Toro Rosso F1 driver Carlos Sainz has labelled the team’s speed deficit to rivals as ‘a desperate situation’ after his home grand prix. The Spanish driver compared his team’s power unit to Sauber, who are using a year-old Ferrari model, and said that the two do not compare.
Sainz found himself following the Sauber driver Pascal Wehrlein during the Spanish Grand Prix and Sainz was unable to overtake as the German made his C36 as wide as possible impressively on aged tyres.
Post-race, Sainz admitted he found the straight line speed deficit concerning.
“For the first time we were fighting the Sauber and it’s a bit of a desperate situation to have a Ferrari 2016 engine faster than us on the straights, compared to our car at the moment.
I tried my best to pass him, I was getting just enough to be side by side at Turn 1 but he was covering the inside line of Turn 1. It’s tough to pass here but he was doing a good job to cover the inside line where he could – so good on him.”
– Carlos Sainz
Perhaps the only grace for Sainz was that he finished ahead of Wehrlein after the Sauber driver got handed a time penalty for an illegal pit entry. Although he remains fairly critical of his Toro Rosso team, and not for the first time in his career.
“We need a bit more power. You can see yesterday we were two-tenths to P7, so imagine if Renault brings three-tenths – suddenly everything changes. We need that step and it’ll take probably another three races, so we need to be patient. We need to keep extracting what we have.
In qualifying, we are not where we want to be, but in the race it is better and better. It’s been four consecutive races now where we try to fight back from a position in qualifying and I hope we don’t do this all year.”
– Carlos Sainz
The deficit that the Renault Power unit has can be recognised with Toro Rosso’s big brother too. Daniel Ricciardo was unable to make any inroads into the fight for the lead ahead, and ended up finishing the race with the leading duo closer to his rear, threatening to lap him, than up the road ahead.
FIA analysis suggested that 0.3s covered the Ferrari, Mercedes and Renault power units, but the gap between Red Bull and the leading two teams, as well as Sainz’ inability to make a DRS pass on a Sauber with an outdated PU just doesn’t add up, or assimilate with the claim at all.

[Data excerpts]
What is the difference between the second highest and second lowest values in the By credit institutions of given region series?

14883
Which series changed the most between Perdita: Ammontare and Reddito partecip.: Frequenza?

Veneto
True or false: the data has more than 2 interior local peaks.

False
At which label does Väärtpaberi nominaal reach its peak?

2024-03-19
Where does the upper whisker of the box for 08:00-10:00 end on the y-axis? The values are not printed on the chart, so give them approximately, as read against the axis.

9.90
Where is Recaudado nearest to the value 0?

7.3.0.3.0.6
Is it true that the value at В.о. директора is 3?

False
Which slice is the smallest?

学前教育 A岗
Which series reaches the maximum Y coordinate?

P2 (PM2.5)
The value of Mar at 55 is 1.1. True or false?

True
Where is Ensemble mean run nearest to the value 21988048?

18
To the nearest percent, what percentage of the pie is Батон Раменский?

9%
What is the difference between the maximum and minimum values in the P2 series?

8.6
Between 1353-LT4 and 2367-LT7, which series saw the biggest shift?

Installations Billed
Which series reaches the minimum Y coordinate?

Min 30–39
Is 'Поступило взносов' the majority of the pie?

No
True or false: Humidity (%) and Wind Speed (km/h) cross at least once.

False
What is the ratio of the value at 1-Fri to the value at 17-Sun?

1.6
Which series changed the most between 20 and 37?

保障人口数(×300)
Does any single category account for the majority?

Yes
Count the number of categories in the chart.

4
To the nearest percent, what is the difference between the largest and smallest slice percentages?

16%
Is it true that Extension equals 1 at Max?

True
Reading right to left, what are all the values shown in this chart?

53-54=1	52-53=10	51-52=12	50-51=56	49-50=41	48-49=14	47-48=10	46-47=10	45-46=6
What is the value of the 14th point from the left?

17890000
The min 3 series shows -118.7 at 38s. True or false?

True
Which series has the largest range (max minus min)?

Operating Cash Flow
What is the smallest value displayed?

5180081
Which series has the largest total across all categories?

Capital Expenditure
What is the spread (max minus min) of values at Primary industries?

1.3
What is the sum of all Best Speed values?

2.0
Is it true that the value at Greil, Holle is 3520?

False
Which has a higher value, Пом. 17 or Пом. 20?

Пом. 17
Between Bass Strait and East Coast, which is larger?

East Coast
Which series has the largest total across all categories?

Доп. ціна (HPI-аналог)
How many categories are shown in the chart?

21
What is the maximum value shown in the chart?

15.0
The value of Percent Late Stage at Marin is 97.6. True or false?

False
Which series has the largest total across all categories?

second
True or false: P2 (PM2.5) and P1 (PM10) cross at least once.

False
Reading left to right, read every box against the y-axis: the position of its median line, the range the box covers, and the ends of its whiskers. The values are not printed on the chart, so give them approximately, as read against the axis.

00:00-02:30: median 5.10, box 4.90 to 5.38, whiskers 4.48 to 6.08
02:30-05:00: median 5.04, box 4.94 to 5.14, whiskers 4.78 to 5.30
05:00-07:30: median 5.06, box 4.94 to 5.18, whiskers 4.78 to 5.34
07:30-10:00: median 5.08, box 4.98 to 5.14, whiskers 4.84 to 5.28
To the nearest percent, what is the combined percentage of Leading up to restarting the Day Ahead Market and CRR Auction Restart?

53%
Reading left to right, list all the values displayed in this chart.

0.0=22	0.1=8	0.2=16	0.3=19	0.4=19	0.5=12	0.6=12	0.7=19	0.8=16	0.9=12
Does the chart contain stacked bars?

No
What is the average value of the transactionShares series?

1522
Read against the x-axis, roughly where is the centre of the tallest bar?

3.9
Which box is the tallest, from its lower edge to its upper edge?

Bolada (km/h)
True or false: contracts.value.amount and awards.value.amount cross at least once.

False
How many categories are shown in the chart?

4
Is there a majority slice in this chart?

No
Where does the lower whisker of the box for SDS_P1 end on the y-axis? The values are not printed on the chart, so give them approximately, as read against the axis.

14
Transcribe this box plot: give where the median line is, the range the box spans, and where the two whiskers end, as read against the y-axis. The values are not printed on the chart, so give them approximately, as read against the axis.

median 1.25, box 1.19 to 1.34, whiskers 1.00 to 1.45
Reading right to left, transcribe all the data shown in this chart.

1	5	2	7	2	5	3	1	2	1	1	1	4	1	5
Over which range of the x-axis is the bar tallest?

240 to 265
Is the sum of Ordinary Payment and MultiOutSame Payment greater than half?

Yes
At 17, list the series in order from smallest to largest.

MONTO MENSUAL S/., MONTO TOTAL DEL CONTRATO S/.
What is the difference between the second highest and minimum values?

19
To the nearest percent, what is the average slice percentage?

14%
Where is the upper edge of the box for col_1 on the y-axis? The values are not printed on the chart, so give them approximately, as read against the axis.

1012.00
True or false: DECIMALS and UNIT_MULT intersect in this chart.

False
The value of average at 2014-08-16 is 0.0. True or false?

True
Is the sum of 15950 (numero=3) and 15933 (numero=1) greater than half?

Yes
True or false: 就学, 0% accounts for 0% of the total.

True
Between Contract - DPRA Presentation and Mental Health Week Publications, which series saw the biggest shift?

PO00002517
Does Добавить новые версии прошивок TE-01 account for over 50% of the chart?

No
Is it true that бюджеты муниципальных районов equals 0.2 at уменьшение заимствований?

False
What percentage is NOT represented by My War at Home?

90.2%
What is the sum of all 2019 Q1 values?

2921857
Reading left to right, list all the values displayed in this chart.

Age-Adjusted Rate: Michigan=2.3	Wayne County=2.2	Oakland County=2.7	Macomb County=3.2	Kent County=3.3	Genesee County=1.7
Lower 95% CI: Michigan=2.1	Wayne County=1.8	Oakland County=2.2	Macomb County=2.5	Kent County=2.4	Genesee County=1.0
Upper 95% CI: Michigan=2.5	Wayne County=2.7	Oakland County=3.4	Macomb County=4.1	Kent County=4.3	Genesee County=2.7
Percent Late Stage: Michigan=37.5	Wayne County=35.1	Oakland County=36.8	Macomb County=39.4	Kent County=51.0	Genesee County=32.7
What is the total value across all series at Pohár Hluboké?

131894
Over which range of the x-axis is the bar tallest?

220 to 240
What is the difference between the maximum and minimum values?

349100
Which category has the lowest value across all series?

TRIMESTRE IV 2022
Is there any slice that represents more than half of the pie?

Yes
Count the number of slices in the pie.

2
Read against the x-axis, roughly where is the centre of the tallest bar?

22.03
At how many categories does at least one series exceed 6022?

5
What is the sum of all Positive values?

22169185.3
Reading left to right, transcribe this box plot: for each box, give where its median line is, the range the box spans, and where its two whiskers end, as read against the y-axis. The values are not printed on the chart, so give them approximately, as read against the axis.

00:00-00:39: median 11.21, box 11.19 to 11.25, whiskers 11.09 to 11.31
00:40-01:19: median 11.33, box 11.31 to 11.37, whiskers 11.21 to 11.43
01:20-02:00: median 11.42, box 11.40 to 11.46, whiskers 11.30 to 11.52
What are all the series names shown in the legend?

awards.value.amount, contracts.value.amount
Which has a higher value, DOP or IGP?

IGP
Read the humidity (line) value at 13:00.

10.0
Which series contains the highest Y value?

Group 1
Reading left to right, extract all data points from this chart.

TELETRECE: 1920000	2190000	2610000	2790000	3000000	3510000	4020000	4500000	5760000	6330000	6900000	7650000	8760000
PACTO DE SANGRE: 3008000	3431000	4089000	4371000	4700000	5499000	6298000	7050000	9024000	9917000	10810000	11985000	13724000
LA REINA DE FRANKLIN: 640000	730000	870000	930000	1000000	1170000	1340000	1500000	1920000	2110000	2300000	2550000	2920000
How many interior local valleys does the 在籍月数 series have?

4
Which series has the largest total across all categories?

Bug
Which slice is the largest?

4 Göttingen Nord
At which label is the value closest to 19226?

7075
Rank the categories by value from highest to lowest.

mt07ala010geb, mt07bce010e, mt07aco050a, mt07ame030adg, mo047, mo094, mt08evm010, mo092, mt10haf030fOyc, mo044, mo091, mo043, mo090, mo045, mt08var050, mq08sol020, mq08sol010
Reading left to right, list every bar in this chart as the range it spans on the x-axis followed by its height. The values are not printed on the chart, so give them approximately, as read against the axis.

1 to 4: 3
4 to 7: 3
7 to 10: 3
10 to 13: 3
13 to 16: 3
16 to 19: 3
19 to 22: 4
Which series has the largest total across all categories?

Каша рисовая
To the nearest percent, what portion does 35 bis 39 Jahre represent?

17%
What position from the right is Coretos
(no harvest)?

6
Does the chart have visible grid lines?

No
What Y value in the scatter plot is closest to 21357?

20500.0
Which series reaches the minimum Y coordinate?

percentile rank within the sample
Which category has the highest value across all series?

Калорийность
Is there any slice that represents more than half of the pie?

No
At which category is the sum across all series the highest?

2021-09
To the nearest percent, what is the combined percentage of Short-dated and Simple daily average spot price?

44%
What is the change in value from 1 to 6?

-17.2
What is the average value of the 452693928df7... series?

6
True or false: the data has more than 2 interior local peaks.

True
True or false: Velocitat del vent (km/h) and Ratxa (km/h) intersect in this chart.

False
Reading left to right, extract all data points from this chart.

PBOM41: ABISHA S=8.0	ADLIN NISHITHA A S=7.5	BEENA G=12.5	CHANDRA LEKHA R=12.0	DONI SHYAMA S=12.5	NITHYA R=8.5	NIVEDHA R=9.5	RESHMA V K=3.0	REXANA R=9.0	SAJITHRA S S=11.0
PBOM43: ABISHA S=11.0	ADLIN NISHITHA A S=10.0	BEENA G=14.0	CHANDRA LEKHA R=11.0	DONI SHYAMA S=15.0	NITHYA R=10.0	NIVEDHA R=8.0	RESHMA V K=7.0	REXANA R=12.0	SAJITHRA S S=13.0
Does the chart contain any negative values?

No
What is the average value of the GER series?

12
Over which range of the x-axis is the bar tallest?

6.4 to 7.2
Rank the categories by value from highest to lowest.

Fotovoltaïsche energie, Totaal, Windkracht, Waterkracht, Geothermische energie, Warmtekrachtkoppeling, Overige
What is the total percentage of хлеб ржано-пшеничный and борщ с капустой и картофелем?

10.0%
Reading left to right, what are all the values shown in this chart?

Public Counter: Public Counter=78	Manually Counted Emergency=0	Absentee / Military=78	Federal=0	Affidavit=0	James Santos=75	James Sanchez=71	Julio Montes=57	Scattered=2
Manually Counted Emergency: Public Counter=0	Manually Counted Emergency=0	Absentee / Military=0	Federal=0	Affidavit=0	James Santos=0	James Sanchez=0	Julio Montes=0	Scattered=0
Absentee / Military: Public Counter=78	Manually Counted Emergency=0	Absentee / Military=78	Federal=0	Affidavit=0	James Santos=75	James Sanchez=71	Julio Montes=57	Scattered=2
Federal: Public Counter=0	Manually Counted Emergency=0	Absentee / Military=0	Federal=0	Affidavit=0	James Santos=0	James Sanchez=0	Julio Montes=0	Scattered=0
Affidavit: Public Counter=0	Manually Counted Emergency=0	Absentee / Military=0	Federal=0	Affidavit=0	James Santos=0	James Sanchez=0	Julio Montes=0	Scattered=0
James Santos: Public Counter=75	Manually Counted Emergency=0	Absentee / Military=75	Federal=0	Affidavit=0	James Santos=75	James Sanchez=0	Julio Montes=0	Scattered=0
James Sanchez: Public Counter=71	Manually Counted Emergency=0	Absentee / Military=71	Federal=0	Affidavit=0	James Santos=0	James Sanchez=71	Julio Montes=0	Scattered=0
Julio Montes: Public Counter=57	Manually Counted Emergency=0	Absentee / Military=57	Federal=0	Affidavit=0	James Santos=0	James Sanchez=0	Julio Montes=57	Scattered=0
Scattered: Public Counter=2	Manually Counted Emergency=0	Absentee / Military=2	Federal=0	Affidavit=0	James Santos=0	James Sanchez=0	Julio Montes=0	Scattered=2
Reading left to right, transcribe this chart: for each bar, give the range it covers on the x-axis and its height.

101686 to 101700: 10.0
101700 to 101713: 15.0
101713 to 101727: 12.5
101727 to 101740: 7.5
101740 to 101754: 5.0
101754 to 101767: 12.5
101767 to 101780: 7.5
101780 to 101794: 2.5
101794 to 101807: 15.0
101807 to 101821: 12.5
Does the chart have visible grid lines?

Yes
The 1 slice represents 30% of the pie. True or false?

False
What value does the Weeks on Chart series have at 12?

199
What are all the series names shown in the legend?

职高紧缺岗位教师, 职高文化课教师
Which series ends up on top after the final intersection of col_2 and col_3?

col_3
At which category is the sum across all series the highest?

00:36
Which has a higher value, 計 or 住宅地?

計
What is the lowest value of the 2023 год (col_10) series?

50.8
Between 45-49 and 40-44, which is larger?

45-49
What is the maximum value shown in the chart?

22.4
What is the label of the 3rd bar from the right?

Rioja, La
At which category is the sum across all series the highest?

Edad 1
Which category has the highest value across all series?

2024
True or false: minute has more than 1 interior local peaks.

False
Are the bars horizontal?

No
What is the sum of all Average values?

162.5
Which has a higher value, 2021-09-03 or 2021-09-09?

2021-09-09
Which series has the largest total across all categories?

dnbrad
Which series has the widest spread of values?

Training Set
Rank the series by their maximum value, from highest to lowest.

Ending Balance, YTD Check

PROBLEMS TO WORK ON:
- A) List every racing driver named in the Spanish Grand Prix article.
- B) From the Spanish Grand Prix article, return everything from "Toro Rosso F1" down to "on aged tyres.".

RESPONSES IN ORDER:
- A) Carlos Sainz, Pascal Wehrlein, Daniel Ricciardo

- B)
Toro Rosso F1 driver Carlos Sainz has labelled the team’s speed deficit to rivals as ‘a desperate situation’ after his home grand prix. The Spanish driver compared his team’s power unit to Sauber, who are using a year-old Ferrari model, and said that the two do not compare.
Sainz found himself following the Sauber driver Pascal Wehrlein during the Spanish Grand Prix and Sainz was unable to overtake as the German made his C36 as wide as possible impressively on aged tyres.